Paula Green reviews four new collections of poems
Ian Wedde strikes me as one of our more underrated poets in terms of awards. If I had to pick one poetry book for a desert-island sojourn, I would either take Wedde's The Commonplace Odes or Three Regrets and a Hymn to Beauty. Both collections offer extraordinary craft, coupled with keen insight and a terrific wit.
Wedde's latest collection, Good Business, continues to mix down-to-earth preoccupations with things that are a bit more ethereal. Ideas and observations bed down in the nooks and crannies of his daily life.
In the sequence from which this new book takes its title, the poet becomes pedestrian, a "flaneur" in the spirit of Walter Benjamin. These poems stand as a timely reminder of the way we become immune to our local areas, to the way things have always been.
It almost seems like Wedde's new poems have a public function; to get us out walking, to smell and see and taste what flourishes and decays in our urban centres:
"In mid-March the city fills up with monarch butterflies. / The red flags of the Toyota sale yards all flap south."
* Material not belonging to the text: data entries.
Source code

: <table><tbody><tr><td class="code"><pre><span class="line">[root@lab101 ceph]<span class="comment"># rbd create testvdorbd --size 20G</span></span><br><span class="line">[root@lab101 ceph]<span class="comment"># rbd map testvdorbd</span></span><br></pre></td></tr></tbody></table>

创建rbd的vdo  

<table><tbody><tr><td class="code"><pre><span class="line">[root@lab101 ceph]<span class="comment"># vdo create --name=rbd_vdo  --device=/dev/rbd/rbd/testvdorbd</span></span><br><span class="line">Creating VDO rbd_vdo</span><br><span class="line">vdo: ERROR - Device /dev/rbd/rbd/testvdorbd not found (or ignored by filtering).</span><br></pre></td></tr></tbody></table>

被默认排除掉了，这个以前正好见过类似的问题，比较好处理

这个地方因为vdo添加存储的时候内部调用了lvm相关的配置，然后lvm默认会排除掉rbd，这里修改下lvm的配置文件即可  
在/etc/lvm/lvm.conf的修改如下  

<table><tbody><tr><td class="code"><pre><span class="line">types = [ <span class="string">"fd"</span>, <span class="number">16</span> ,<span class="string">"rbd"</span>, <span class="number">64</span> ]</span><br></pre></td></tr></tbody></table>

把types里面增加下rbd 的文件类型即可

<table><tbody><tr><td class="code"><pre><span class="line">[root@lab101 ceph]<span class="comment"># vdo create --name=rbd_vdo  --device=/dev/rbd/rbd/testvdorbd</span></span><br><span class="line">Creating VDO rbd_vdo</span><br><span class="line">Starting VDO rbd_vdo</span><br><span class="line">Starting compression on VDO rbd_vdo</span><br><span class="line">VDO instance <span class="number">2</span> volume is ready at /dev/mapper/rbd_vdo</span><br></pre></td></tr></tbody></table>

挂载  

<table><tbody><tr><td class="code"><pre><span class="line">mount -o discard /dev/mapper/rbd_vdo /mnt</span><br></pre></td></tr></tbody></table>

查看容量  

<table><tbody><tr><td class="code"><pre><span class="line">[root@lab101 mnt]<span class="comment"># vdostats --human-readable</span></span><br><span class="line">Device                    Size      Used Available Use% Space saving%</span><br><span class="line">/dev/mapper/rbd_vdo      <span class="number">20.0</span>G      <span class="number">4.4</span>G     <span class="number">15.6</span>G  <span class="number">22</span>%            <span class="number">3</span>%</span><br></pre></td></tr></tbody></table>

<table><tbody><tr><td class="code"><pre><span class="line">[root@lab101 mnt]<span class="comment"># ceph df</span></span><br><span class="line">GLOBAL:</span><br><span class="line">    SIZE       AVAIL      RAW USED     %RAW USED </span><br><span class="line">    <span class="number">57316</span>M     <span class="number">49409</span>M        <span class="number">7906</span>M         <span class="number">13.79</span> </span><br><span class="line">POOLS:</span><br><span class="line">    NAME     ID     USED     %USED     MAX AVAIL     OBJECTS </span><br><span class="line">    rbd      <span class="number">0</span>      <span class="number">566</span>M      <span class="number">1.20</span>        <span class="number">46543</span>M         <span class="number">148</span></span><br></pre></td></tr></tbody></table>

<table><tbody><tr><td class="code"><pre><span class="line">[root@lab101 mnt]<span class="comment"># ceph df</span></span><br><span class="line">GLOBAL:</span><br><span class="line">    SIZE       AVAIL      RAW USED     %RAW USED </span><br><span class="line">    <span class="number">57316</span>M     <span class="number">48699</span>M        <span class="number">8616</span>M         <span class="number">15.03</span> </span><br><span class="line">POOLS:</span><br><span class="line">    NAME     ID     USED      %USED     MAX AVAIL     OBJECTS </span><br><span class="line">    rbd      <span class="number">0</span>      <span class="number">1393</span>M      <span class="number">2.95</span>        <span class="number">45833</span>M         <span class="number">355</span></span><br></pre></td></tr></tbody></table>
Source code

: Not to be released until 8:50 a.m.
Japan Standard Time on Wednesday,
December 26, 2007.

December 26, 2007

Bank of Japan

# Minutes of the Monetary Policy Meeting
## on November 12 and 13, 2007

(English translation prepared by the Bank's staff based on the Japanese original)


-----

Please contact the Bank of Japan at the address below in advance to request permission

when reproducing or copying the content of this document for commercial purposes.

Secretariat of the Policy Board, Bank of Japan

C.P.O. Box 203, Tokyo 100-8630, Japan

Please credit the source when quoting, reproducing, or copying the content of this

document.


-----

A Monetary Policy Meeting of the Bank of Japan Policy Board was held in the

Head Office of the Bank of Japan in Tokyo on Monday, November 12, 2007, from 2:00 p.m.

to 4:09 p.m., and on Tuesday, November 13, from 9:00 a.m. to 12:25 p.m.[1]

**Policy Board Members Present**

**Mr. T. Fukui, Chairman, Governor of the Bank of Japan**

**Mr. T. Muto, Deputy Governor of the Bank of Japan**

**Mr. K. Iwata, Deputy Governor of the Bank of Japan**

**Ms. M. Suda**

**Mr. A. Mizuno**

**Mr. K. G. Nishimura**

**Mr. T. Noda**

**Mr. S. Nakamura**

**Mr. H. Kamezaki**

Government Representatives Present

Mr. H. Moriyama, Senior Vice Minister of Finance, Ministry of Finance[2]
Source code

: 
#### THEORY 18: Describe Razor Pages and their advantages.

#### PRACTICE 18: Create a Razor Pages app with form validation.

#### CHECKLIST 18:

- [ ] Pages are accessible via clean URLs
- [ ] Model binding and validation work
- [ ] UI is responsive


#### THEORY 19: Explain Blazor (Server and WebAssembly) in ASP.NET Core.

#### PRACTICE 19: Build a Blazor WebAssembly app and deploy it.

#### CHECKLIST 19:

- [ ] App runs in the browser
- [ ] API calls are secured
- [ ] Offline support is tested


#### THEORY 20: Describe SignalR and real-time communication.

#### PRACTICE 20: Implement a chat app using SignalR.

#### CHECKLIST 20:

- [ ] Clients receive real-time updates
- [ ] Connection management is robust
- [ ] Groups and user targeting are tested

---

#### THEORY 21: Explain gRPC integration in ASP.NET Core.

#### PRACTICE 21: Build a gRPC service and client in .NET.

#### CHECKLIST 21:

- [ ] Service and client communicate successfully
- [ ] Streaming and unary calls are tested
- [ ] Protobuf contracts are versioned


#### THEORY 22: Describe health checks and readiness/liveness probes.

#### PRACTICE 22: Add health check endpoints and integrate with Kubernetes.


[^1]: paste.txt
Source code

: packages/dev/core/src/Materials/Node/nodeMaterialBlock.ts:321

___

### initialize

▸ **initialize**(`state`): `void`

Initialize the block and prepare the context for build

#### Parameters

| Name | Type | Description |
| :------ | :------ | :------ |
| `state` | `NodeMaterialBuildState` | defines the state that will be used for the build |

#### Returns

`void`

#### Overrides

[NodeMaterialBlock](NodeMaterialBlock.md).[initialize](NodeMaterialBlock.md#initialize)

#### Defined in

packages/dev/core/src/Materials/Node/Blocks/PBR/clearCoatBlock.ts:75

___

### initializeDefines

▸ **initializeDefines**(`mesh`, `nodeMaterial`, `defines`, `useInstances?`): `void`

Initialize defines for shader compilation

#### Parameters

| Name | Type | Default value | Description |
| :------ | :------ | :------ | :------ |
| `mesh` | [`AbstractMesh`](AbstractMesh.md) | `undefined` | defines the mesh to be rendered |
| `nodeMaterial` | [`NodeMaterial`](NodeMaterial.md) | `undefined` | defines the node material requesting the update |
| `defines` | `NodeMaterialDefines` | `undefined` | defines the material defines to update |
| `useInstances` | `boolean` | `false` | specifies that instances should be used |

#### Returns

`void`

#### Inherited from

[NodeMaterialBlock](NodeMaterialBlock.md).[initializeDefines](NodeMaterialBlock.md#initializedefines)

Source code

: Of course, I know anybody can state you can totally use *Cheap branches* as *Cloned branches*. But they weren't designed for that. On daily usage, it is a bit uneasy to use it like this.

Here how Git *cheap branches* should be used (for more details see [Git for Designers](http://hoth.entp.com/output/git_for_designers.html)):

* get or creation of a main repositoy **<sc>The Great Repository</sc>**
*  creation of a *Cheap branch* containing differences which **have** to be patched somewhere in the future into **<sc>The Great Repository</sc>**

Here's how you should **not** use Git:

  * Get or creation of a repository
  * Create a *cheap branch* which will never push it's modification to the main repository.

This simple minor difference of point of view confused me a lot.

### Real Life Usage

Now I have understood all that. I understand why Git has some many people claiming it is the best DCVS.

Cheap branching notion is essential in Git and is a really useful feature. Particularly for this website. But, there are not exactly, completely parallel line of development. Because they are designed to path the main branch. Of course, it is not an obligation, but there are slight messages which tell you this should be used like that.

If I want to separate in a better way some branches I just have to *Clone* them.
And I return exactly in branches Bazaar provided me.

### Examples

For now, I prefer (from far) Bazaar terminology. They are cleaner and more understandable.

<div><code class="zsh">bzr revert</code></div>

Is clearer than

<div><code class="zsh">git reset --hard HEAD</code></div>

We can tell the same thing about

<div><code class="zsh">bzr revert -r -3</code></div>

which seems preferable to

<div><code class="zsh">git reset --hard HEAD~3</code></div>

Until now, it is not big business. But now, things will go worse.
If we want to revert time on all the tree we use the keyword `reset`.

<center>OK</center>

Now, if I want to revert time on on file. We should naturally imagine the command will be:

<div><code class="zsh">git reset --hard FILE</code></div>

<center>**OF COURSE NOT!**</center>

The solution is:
Yet there is also the imperative to stay within the poems themselves. We are led to relations as much as we are led to bricks and mortar and human industry.
Is it nostalgia on Wedde's part to hold on to the smidgeon of natural wood oil that reminds him of his father? We read of the strong "emotional investment/ in the wonky matai table I made/ with my son".
Wedde's dream sequence underscores the idea that poetry is a great place to filter the wonderful absurdities and strangeness of the unconscious. In Torn, the poet becomes gridiron professional in a relationship with the actress, Rachel Griffiths. Ever more candid, Wedde seamlessly mixes the way he thinks about the world with the way he lives in the world.
Ithaca Island Bay Leaves is also a treat. The first collection of Vana Manasiadis brings together Greek mythology and the everyday. Greek characters end up in the streets of Wellington, and it feels authentic rather than literary trickery.
I lingered on each page to absorb the deliciously fresh lines and the nimble sound effects, then I gravitated to the chorus of voices. The poems build a maternal line from daughter through mother to grandmother in a tone of utter tenderness. It is a way of telling stories, and a way of being told:
"Teach me before your bullet proof glasses cloud over those greying retinas of yours,/ before you give all your table cloths to greedy Katrina."
This elegantly produced book, with a stunning Marian Maguire print on the cover, is a little gem.
Like Wedde, David Howard has a lot to offer the poetry fan in his backlist. He is capable of exquisite lyricism but unafraid to take risks with what a poem can do.
Howard's latest collection, s(t)et, is an example of this and reflects his attraction to the "art song, oratorio and songspiel". He also acknowledges the offshore composers (Marta Jirackova, Brina Jez-Brezavscek and Johanna Selleck) who helped score and record these poems to music. The limited-edition collection, handset and printed on an 1897 ARAB clamshell platen press, offers the added settings of the printer/typesetter.
Richard Langston's fourth collection, The Trouble Lamp, follows the joy and pain of family. A reporter for TV3, Langston can often be heard reading his poems on National Radio and these examples resonate on the page in the sound of his voice.
* Good Business by Ian Wedde
(AUP $24.99)
* Ithaca Island Bay Leaves by Vana Manasiadis
(Seraph Press $25)
* s(t)et by David Howard
(Gumtree Press $70)
* The Trouble Lamp by Richard Langston
(Fitzbeck Publishing $25)
Paula Green is an Auckland poet and children's writer.